[Haskell-cafe] Help to create a function to calculate a n element moving average ??

[Henning Thielemann]

S. Doaitse Swierstra schrieb:
> Avoiding repeated additions:
> 
> movingAverage :: Int -> [Float] -> [Float]
> movingAverage n l = runSums (sum . take n $l) l (drop n l)
>      where n'     = fromIntegral n
>            runSums sum (h:hs) (t:ts) = sum / n' : runSums (sum-h+t) hs ts
>            runSums _   _     []      = []

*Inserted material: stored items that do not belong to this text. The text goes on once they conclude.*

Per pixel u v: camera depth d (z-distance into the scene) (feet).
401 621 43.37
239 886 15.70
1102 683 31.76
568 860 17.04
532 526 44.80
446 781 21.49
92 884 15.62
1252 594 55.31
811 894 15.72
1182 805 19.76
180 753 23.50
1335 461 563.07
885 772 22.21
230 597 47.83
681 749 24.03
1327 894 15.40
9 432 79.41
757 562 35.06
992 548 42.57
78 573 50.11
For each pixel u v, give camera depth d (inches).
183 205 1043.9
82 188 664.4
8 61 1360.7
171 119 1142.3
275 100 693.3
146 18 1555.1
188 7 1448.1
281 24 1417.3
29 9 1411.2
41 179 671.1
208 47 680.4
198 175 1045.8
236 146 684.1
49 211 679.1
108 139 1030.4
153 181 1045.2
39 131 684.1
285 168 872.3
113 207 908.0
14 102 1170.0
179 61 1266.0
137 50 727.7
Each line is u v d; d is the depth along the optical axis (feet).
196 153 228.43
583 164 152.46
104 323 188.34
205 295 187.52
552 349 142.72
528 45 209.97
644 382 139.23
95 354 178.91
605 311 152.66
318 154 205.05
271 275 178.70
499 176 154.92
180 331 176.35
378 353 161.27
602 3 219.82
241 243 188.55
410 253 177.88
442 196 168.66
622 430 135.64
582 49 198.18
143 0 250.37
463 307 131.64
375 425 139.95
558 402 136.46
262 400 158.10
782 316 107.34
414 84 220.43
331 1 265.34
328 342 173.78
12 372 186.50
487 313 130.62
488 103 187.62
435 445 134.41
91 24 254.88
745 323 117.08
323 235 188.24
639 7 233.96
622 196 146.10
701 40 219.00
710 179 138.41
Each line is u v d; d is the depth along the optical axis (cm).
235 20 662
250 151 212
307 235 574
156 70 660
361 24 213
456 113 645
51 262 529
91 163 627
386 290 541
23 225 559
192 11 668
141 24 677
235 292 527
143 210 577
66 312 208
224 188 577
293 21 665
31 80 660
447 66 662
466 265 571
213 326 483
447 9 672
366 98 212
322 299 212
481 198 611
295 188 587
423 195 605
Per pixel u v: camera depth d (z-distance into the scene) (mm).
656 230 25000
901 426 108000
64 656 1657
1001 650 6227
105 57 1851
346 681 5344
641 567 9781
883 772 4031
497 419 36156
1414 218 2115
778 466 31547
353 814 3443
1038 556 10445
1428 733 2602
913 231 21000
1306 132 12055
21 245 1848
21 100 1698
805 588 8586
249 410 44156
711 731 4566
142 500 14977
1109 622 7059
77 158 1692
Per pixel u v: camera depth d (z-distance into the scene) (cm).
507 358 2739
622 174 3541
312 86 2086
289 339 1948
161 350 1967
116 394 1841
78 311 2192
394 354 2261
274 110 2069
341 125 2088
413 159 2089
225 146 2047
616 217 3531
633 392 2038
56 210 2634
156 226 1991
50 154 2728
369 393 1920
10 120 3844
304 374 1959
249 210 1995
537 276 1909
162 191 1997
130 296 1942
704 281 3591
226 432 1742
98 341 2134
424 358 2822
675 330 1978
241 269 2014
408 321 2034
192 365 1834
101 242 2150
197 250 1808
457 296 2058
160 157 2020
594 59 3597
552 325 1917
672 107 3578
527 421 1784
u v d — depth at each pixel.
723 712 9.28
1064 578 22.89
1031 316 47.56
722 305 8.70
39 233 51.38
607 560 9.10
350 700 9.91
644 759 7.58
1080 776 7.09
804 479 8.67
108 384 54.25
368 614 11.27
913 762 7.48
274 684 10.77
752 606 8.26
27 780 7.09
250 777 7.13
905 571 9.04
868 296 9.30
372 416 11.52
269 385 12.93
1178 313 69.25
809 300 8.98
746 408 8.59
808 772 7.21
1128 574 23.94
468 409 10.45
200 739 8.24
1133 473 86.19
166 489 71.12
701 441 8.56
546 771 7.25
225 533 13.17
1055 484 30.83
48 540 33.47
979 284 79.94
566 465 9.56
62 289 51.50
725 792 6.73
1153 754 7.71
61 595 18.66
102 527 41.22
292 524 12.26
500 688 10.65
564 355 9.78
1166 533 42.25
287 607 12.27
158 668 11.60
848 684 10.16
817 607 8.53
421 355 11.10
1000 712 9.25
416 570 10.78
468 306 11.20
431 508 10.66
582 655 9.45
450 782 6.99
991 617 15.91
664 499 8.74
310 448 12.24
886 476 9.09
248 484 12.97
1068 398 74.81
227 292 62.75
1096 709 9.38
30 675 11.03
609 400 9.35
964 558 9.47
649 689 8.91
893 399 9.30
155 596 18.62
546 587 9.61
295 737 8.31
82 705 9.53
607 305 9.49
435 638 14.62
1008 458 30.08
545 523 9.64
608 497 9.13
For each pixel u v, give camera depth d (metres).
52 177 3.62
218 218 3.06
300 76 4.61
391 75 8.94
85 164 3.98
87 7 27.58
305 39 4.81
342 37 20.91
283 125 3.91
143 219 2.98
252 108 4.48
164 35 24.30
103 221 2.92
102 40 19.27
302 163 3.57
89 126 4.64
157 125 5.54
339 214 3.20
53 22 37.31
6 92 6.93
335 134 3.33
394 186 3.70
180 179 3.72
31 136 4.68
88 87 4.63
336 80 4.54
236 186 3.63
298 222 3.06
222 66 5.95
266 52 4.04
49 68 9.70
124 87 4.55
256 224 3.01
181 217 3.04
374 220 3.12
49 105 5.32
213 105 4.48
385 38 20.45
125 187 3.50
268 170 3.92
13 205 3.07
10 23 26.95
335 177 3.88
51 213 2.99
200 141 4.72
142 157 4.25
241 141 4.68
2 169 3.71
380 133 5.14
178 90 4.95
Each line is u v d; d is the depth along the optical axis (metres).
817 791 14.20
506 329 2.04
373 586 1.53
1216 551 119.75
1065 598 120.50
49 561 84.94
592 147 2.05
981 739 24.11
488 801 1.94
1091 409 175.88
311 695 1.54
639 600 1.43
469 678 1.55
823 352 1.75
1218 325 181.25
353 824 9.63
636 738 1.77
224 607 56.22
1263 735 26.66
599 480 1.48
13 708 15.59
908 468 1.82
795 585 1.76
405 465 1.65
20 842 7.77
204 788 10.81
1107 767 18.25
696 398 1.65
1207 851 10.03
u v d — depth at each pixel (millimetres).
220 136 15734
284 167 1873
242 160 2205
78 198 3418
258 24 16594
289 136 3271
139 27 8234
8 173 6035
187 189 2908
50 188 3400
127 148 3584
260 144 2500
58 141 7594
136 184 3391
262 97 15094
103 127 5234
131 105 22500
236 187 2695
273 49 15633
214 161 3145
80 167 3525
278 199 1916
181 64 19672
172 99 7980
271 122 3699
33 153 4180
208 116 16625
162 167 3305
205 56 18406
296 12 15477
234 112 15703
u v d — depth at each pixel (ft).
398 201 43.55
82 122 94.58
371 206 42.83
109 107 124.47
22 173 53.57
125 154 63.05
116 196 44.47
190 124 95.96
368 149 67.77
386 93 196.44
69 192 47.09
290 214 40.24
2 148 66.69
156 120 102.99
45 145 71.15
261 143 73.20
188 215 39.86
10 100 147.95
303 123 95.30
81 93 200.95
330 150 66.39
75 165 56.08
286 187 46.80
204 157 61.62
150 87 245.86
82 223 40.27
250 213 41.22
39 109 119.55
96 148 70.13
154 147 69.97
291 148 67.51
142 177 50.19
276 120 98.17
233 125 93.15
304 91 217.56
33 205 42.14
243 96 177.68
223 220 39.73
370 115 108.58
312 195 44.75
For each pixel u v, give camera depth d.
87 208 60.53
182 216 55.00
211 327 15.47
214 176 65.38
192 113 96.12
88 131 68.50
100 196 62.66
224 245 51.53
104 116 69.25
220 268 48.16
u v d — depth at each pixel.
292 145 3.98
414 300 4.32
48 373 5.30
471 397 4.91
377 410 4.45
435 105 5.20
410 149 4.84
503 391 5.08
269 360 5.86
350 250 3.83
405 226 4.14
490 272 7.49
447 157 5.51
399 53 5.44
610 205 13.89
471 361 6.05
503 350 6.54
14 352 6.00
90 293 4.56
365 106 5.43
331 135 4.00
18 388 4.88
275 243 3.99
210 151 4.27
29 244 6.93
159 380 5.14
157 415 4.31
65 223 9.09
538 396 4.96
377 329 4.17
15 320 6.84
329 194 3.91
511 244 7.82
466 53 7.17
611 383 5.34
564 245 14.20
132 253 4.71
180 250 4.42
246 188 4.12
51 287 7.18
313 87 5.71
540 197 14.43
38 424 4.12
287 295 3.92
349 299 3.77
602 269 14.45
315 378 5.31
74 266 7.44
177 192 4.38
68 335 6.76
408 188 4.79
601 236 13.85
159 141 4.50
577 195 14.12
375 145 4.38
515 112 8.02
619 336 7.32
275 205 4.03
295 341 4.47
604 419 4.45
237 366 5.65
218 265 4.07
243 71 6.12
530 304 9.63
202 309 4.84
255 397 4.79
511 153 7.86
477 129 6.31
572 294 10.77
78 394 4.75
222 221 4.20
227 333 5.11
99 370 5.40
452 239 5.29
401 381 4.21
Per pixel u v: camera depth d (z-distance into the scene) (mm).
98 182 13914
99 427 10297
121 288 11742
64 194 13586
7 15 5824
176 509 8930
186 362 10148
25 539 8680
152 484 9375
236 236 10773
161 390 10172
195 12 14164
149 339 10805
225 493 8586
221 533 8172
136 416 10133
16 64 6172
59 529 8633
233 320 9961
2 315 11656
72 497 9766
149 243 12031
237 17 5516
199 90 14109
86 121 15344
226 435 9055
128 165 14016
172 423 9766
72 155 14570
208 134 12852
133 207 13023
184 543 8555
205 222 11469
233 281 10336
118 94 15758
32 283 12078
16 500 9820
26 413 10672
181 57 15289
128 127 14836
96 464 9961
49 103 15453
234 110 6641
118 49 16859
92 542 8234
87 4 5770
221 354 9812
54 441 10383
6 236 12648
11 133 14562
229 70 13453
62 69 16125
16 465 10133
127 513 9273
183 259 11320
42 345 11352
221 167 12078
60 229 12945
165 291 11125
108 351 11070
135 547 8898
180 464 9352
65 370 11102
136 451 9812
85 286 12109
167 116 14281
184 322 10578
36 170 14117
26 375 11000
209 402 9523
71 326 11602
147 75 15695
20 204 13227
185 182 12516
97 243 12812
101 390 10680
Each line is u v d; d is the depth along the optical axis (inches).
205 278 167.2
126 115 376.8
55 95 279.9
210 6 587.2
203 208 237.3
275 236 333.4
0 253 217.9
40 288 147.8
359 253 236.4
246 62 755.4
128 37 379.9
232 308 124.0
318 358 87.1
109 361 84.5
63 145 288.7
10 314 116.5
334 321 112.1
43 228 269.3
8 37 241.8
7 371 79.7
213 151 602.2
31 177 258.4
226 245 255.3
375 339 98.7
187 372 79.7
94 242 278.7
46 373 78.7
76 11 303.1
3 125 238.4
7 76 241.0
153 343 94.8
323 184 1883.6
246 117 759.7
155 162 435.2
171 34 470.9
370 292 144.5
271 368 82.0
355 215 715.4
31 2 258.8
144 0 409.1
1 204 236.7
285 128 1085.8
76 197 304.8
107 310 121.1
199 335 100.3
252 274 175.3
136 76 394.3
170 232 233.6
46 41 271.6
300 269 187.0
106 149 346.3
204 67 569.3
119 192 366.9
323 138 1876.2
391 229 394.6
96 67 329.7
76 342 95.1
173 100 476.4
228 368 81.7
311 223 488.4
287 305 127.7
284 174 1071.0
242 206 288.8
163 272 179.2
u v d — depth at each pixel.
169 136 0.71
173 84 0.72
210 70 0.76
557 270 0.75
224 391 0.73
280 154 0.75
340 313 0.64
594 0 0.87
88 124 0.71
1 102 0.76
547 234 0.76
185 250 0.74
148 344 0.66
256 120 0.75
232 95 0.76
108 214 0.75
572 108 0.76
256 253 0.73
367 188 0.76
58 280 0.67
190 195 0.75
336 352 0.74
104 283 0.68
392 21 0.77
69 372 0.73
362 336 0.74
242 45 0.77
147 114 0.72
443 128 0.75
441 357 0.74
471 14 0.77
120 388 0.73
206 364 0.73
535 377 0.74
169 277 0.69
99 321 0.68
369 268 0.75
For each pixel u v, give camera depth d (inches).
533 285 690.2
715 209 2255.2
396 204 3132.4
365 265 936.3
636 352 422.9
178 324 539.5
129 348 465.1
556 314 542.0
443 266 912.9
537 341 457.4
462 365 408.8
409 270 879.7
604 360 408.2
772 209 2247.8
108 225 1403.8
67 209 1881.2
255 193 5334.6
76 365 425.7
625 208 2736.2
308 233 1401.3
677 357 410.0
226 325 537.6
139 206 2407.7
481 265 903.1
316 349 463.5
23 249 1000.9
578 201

Moving average can be interpreted as convolution (*):
[1/n,1/n,1/n,...,1/n] * xs

You may drop the first (n-1) values, since they average over initial
padding zeros.

Convolution is associative and you can decompose the first operand into
simpler parts:

1/n · [1,1,1,...] * [1,0,0,....,0,0,-1] * xs
 = 1/n · integrate ([1,0,0,....,0,0,-1] * xs)

Convolution is commutative, thus you could also write
 = 1/n · [1,0,0,....,0,0,-1] * integrate xs
 but then integration of xs will yield unbounded values and thus higher
rounding errors.

This yields:

movingAverage :: Int -> [Float] -> [Float]
movingAverage n =
   drop (n-1) .
   map (/ fromIntegral n) .
   scanl1 (+) .
   (\xs -> zipWith (-) xs (replicate n 0 ++ xs))

This should be the same as the implementation above, but maybe a bit
nicer. :-)